La proteïna fosfatasa ppz1 de llevat: estudis estructurals i funcionals en sobreexpressió

• Autores: Carlos Alberto Calafi Pascual
• Directores de la Tesis: Joaquín Ariño Carmona (dir. tes.), Antonio Casamayor Gracia (codir. tes.)
• Lectura: En la Universitat Autònoma de Barcelona ( España ) en 2020
• Idioma: español
• ISBN: 9788449094651
• Tribunal Calificador de la Tesis: José Ramos Ruiz (presid.), Marc Torrent Burgas (secret.), Francisco Navarro Gomez (voc.)
• Programa de doctorado: Programa de Doctorado en Bioquímica, Biología Molecular y Biomedicina por la Universidad Autónoma de Barcelona
• Enlaces
  • Tesis en acceso abierto en: TDX
• Resumen

  • Los enzimas Ppz son proteínas fosfatasas que se encuentran solo en hongos y se caracterizan por un dominio catalítico C-terminal muy conservado, parecido al de las fosfatasas PP1c, y una región N-terminal poco conservada. En Saccharomyces cerevisiae, las fosfatasas Ppz están codificadas en los genes parálogos PPZ1 y PPZ2. Ppz1 es la proteína más tóxica en sobreexpresión en levadura, alterando la proliferación celular de manera dependiente de su actividad fosfatasa, aunque los mecanismos que recaen sobre esta toxicidad aún no han sido descubiertos. En este estudio intentamos conocer estos mecanismos. Hemos identificado varios genes que codifican proteínas ribosómicas, así como factores implicados en la biogénesis de ribosomas como supresores en multicopia del efecto tóxico de Ppz1. Esta fosfatasa se une a los ribosomas que empiezan a traducir, y el exceso de Ppz1 produce una caída en la cantidad de polisomas. La ausencia de la quinasa Gcn2 (regulador negativo del inicio de traducción) parcialmente suprime el defecto de crecimiento de una cepa que sobreexpresa Ppz1. Por todo esto, proponemos que parte de los efectos de la sobreexpresión de Ppz1 se deben a la alteración de la síntesis de proteínas.

    A pesar de su dominio catalítico conservado, describimos que Ppz2 no es tóxica cuando se sobreexpresa en las mismas condiciones que Ppz1, aunque los niveles de Ppz2 son menores. Sorprendentemente, una versión híbrida compuesta por el segmento N-terminal de Ppz1 y el dominio catalítico de Ppz2 presentó la misma toxicidad que Ppz1, incluso mostrando niveles de expresión comparables a los de Ppz2. Por tanto, creemos que la extensión N-terminal es importante para la toxicidad de Ppz1.
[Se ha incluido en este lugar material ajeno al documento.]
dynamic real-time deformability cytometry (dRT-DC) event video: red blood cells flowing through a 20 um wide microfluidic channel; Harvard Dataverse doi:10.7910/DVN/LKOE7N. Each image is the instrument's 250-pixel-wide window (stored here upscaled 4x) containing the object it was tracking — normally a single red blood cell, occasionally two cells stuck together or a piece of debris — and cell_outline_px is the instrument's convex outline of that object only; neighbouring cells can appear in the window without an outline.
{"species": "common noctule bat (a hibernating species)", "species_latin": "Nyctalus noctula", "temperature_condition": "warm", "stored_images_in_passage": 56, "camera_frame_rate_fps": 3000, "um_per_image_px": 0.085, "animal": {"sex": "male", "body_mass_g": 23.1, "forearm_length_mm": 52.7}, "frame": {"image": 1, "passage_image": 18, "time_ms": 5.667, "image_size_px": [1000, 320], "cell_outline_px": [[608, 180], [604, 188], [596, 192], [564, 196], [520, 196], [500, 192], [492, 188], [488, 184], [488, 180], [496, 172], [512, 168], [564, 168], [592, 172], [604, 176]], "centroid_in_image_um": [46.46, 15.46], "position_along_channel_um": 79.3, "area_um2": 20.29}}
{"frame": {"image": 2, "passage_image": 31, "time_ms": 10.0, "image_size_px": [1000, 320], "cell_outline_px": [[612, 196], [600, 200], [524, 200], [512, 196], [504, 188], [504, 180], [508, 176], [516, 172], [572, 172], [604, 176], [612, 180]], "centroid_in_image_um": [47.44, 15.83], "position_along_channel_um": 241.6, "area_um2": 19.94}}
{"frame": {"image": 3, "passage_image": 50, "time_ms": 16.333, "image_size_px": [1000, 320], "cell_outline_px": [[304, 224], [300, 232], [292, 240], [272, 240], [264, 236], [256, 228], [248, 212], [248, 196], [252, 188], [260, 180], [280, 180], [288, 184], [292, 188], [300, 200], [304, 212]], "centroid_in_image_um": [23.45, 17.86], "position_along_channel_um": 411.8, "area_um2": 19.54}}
    También analizamos el nivel de toxicidad de dos versiones de Ppz1: G2A (no miristilable) y R451L (catalíticamente inactiva). El cambio G2A atenuó solo levemente la toxicidad de Ppz1, mientras que la versión R451L eliminó gran parte de la toxicidad. Es sabido que Ppz1 es capaz de inhibir la entrada de K+ vía Trk1. La adición de K+ logró mejorar el crecimiento de las células que portaban las versiones tanto de la Ppz1 nativa como de la versión G2A. Analizamos también el crecimiento de varios mutantes de la vía de respuesta a estrés osmótico (HOG) al sobreexpresar estas versiones de Ppz1. La deleción de HOG1 (que codifica la MAPK central de la vía HOG) redujo visiblemente la toxicidad de las 2 versiones. La ausencia de Nha1, un antiportador Na+,K+/H+, produjo una reducción muy drástica de la toxicidad de la versión G2A. Por último, hipotetizamos un modelo en el que la sobreexpresión de Ppz1 podría alterar el funcionamiento de los transportadores Nha1 y Trk1, explicando el comportamiento de la versión G2A de Ppz1.